Extend the Gordon Gano biography below, starting right after its last sentence.

• _PAGE EXTRACT_
━━━━━━━━━━━━━━━━━━━━━━━━━━━━━━
Gano in concert with Violent Femmes, 2006
|Birth name||Gordon James Gano|
June 7, 1963 |
Connecticut, United States
|Origin||Milwaukee, Wisconsin, United States|
|Genres||Alternative rock, post-punk|
|Instruments||Vocals, guitar, violin|
|Labels||Slash Records, Reprise, Elektra, Mushroom, Beyond, Yep Roc|
Gano was born in Connecticut to actor parents Norman and Faye Gano. The family moved to Oak Creek, a suburb of Milwaukee, Wisconsin in 1973. His father, an American Baptist minister, opened a church in Oak Creek. Rev. Gano, an accomplished actor, formed a community theater group in Oak Creek, and Gordon appeared in many of its productions, notably "Sing Out Sweet Land" in 1976. His father played guitar, and exposed his son to a wide array of musical genres, including country and western, show tunes, and gospel. The liner notes to the band's compilation album Permanent Record describe Gano as "a devout Baptist".
Older siblings from his parents' previous marriages living in the NYC area exposed the young Gano to such influences as The Velvet Underground, Lou Reed, Brian Eno, Patti Smith, Jonathan Richman, and The B-52's. Gordon's garage band days began with covers of Bob Dylan, The Beatles and moved through Grateful Dead (Hunter/Garcia) songs to Lou Reed and Velvet Underground songs by 1979. Gordon began writing his own songs in the mid '70s, influenced by the vocal stylings of Lou Reed, the story-telling of Hank Williams, Sr. and the poetics of Patti Smith's "Babelogue". Given his acting background, Gordon wrote many of his songs for characters, whom he would portray while performing the associated song.
━━━━━━━━━━━━━━━━━━━━━━━━━━━━━━
• _DATASET EXTRACT_
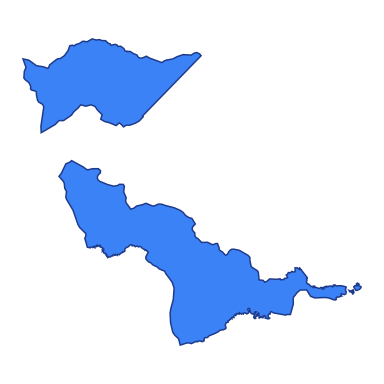 Konawe, Sulawesi Tenggara, Indonesia
{"feature_id": "22746128B78249855862414", "entity_name": "Konawe", "entity_type": "district", "adm_level": 2, "iso_a3": "IDN", "parent_name": "Indonesia", "parent_adm1": "Sulawesi Tenggara", "projection": "mercator", "projection_center": [122.048, -3.513], "detail": "fine", "context": "isolated", "style": "filled", "palette": "blue", "viewbox_px": 384, "rotation_deg": 0, "n_neighbors": 0, "source": "geoboundaries", "source_scale": "gbopen_adm2", "svg_char_len": 5974}
<svg xmlns="http://www.w3.org/2000/svg" viewBox="0 0 384 384"><path d="M180.2,345.1L186.8,343.0L189.1,342.9L191.3,343.6L196.2,341.4L197.1,341.9L198.7,341.0L200.0,341.0L202.3,341.7L204.1,340.8L204.2,338.5L204.8,337.7L207.5,337.5L209.1,335.8L214.6,333.6L218.5,331.6L220.1,330.1L223.3,329.8L225.8,328.6L226.0,327.2L225.2,325.3L226.2,322.7L228.2,322.1L227.9,321.1L229.1,320.5L229.7,319.5L230.4,319.5L231.6,317.8L231.9,318.2L231.9,317.4L234.0,317.5L233.6,316.5L234.1,315.5L234.7,315.1L235.6,315.5L235.8,314.5L236.9,315.0L236.2,314.4L236.5,313.7L239.1,314.1L239.2,313.7L238.3,313.3L239.5,312.6L240.1,313.6L240.9,313.5L241.4,314.1L242.5,313.5L243.3,314.0L243.5,313.2L245.2,312.8L246.8,313.9L247.9,313.5L248.6,312.6L248.8,311.1L248.0,310.2L247.7,309.1L248.5,308.4L249.5,308.6L249.8,309.6L249.5,311.0L250.3,311.3L250.3,312.4L251.8,313.8L253.6,314.1L255.3,311.7L256.3,311.9L254.6,313.9L253.8,316.9L253.8,317.7L254.8,318.6L255.7,318.3L255.2,317.1L257.0,316.0L256.2,315.3L256.4,314.8L257.4,314.3L258.3,313.0L258.9,313.3L258.8,314.5L257.7,314.8L259.1,316.0L259.0,317.9L259.7,318.0L260.8,316.5L262.1,317.7L262.9,317.7L262.9,316.5L263.7,316.7L263.9,315.7L264.6,315.7L265.7,316.5L265.2,318.0L266.8,318.3L267.2,318.8L269.2,318.7L269.7,318.2L268.5,317.3L268.1,315.3L268.4,314.4L270.3,313.9L270.3,312.3L271.2,311.6L273.5,312.9L285.6,315.1L287.0,314.5L290.4,314.5L293.3,304.2L293.2,297.7L297.3,292.4L300.4,290.0L306.7,290.0L310.6,296.3L314.7,297.9L325.0,297.5L328.5,297.9L334.0,299.9L335.7,299.9L336.4,299.2L335.9,298.2L336.7,297.2L338.1,297.2L341.8,296.0L340.9,295.3L341.3,293.8L344.6,294.6L345.7,294.0L346.3,292.1L345.4,289.8L346.2,287.3L345.9,286.8L341.3,285.7L336.1,285.9L335.0,284.9L333.9,286.0L333.6,285.1L333.2,285.4L332.3,286.8L331.0,286.0L329.1,286.1L328.6,286.6L326.6,286.3L326.7,287.8L326.2,286.4L325.5,286.5L323.6,287.3L324.0,288.4L323.6,288.2L323.0,288.8L322.9,288.4L322.1,288.7L322.2,287.6L320.6,287.5L319.9,288.3L318.9,288.4L315.4,287.2L314.5,286.1L313.5,286.2L314.2,287.4L313.3,287.7L312.7,286.6L311.2,286.5L308.8,284.3L306.7,283.2L306.5,281.6L307.0,280.2L306.5,278.7L307.2,278.5L307.1,277.4L299.7,267.9L299.0,268.7L300.4,269.3L299.6,269.6L297.4,267.9L295.1,267.8L295.1,271.6L293.4,272.1L292.0,271.3L290.2,272.8L288.3,272.5L287.6,274.2L286.2,275.0L287.6,277.3L287.0,278.1L284.4,278.4L283.9,279.6L280.3,279.7L280.1,278.8L276.6,279.3L269.7,278.9L266.5,281.6L264.6,282.1L263.2,280.4L259.1,279.9L258.3,272.2L257.3,270.7L251.8,267.1L251.1,266.2L249.9,260.4L249.9,257.4L248.1,255.4L239.3,250.3L234.1,249.2L231.8,249.2L230.1,250.2L228.5,252.2L227.9,253.7L226.4,255.0L225.3,255.1L222.5,252.0L219.3,250.0L219.0,247.4L217.5,243.5L215.6,243.6L212.8,244.8L207.5,242.3L201.6,242.4L197.7,238.4L196.0,237.7L194.9,235.5L194.7,232.6L193.2,231.3L192.1,229.0L192.7,226.7L195.3,224.0L191.9,218.4L189.2,217.7L187.1,216.5L185.3,215.2L183.2,212.5L180.3,210.4L174.3,207.8L164.3,205.2L161.9,204.2L158.3,204.1L154.4,205.9L152.5,206.0L146.0,203.3L142.1,204.8L136.6,206.0L133.8,208.2L130.8,209.2L126.0,202.6L125.6,200.3L126.2,197.8L123.7,191.9L124.4,186.3L123.3,184.4L119.5,184.3L117.9,185.4L113.9,186.2L107.7,184.6L100.1,181.5L98.2,180.1L97.3,178.1L97.6,176.2L98.5,174.6L100.4,172.8L100.5,170.6L98.4,168.7L92.7,168.7L87.4,169.9L82.7,166.7L71.6,160.6L69.7,162.2L65.9,163.8L61.3,173.4L59.0,176.3L63.3,181.4L64.2,183.1L64.8,188.4L66.5,191.6L65.8,197.1L66.4,199.1L73.0,210.2L78.0,224.6L79.8,227.6L85.8,233.6L85.9,235.9L84.8,238.2L87.4,247.3L90.4,247.8L90.7,247.2L91.9,246.9L92.9,247.6L93.5,246.8L94.9,247.7L94.9,246.2L95.8,246.5L96.2,246.0L96.2,246.6L96.9,246.6L97.7,246.1L97.4,245.5L97.8,245.3L99.3,245.6L99.2,246.3L100.0,246.7L100.5,245.9L101.0,247.4L102.6,247.8L102.8,248.5L103.8,249.2L103.8,249.9L102.2,250.0L102.6,250.7L102.4,251.5L103.5,251.0L103.7,252.8L104.5,253.3L105.7,253.3L105.6,254.2L106.4,254.4L106.2,255.2L106.9,255.4L106.7,256.1L107.2,256.7L107.8,256.6L107.7,257.5L109.1,256.9L110.6,256.9L111.1,256.1L112.8,255.9L112.7,255.2L114.0,254.5L114.4,255.3L115.5,255.1L115.9,254.4L117.3,255.4L117.8,254.4L119.5,254.7L120.5,253.5L122.4,252.5L122.6,251.6L123.6,252.0L124.9,251.0L124.8,249.2L126.0,247.8L128.5,246.6L130.1,244.9L131.7,244.8L132.1,245.8L134.2,245.6L135.1,246.7L137.1,246.0L138.4,246.9L140.2,246.4L142.6,248.5L144.7,249.6L145.1,250.3L145.5,249.9L146.4,250.4L148.2,252.2L145.9,256.7L145.9,258.9L147.7,261.1L149.5,262.4L150.4,262.5L152.9,264.9L157.6,267.2L158.9,268.7L163.3,270.7L164.5,270.9L165.8,273.6L172.1,282.1L174.1,288.0L173.3,299.5L170.7,309.1L170.1,313.3L170.6,323.0L172.8,332.3L174.8,335.2L178.6,338.8L180.2,345.1ZM41.2,132.7L55.2,124.5L59.0,120.6L63.5,120.6L71.4,115.2L74.0,111.6L77.9,108.2L80.7,104.8L85.8,106.2L91.1,104.8L95.1,106.5L97.6,110.2L102.1,114.7L100.7,119.2L104.6,121.5L109.3,122.7L116.2,125.6L119.2,122.9L121.4,124.5L123.5,126.9L126.3,125.2L129.9,125.2L135.3,123.2L139.2,121.0L143.2,116.8L142.6,115.9L201.1,55.7L199.5,53.8L196.7,52.5L194.1,53.2L191.1,55.1L183.2,54.6L177.0,56.7L172.6,59.0L166.6,60.0L163.9,61.1L162.0,62.6L149.6,58.1L146.4,56.2L142.5,57.9L140.4,58.2L138.5,57.4L136.9,55.0L133.3,53.5L130.1,51.4L128.3,51.6L127.8,51.2L126.8,51.7L126.2,51.1L125.1,51.0L123.8,48.5L120.6,46.2L117.8,46.4L117.2,45.1L115.0,44.3L111.0,45.4L110.2,43.8L108.3,43.3L105.6,40.7L101.5,40.5L99.6,39.6L96.2,40.0L92.2,38.9L87.0,41.8L83.1,41.2L82.1,41.6L80.1,43.1L75.5,44.7L74.4,45.9L72.4,45.2L69.8,45.7L68.1,50.5L64.4,55.7L60.2,58.6L57.9,58.7L56.2,59.7L49.6,64.9L48.6,67.7L47.7,68.3L43.4,66.8L36.5,65.7L28.9,60.2L23.0,58.9L26.0,67.5L24.3,71.4L23.9,78.0L25.3,79.8L28.9,82.6L30.7,86.3L30.6,89.2L31.7,90.1L35.8,91.2L36.4,92.2L36.4,94.6L37.5,100.2L38.7,102.1L42.5,104.3L43.8,106.7L40.9,126.4L41.2,132.7ZM357.6,285.6L354.7,285.8L353.7,286.9L355.8,290.2L356.7,290.5L359.5,289.3L361.0,287.7L361.0,286.8L360.5,286.3L357.6,285.6ZM354.0,292.4L353.2,289.8L350.5,291.1L349.1,290.5L349.9,291.8L351.7,292.2L352.6,291.8L352.3,293.6L352.8,294.0L354.0,292.4ZM358.7,285.2L359.1,284.4L358.8,283.8L357.4,283.1L356.4,283.8L356.5,285.1L358.7,285.2Z" fill="#3b82f6" stroke="#1e3a8a" stroke-width="1.5"/></svg>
━━━━━━━━━━━━━━━━━━━━━━━━━━━━━━
• _OUTPUT FOR THIS EXERCISE_
In 1979 the Gano family moved to Hales Corners, where his father took over an existing American Baptist congregation. At this time Gordon began attending Milwaukee public school—Rufus King High School, from which he graduated in 1981. After graduating from high school, he worked briefly as an encyclopedia salesman.
Gano formed Violent Femmes in Milwaukee in 1980 with bassist Brian Ritchie and drummer Victor DeLorenzo, in which he was a guitarist, lead singer, and songwriter. They soon developed an enthusiastic following thanks to songs such as "Blister in the Sun", "Kiss Off" and "Add It Up" (all from their self-titled debut album). The band experimented with a variety of sounds over the course of their career, such as country and western (Hallowed Ground) and pop-rock (The Blind Leading the Naked).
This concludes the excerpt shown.